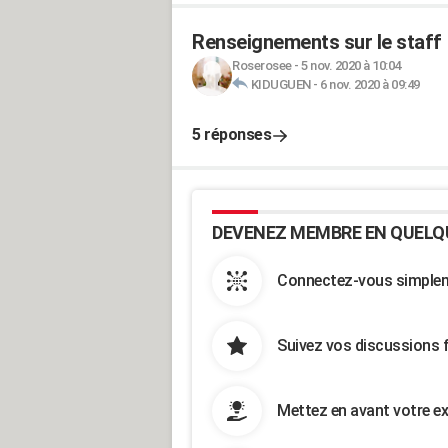
Renseignements sur le staff
Roserosee
-
5 nov. 2020 à 10:04
KIDUGUEN
-
6 nov. 2020 à 09:49
5 réponses
DEVENEZ MEMBRE EN QUELQ
Connectez-vous simpleme
Suivez vos discussions 
Mettez en avant votre ex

════

## Activity
Exact copies of all the entries are needed; output them without the pictures.

## Result of the exercise
Renseignements sur le staff
Roserosee
-
5 nov. 2020 à 10:04
KIDUGUEN
-
6 nov. 2020 à 09:49
5 réponses
DEVENEZ MEMBRE EN QUELQ
Connectez-vous simpleme
Suivez vos discussions 
Mettez en avant votre ex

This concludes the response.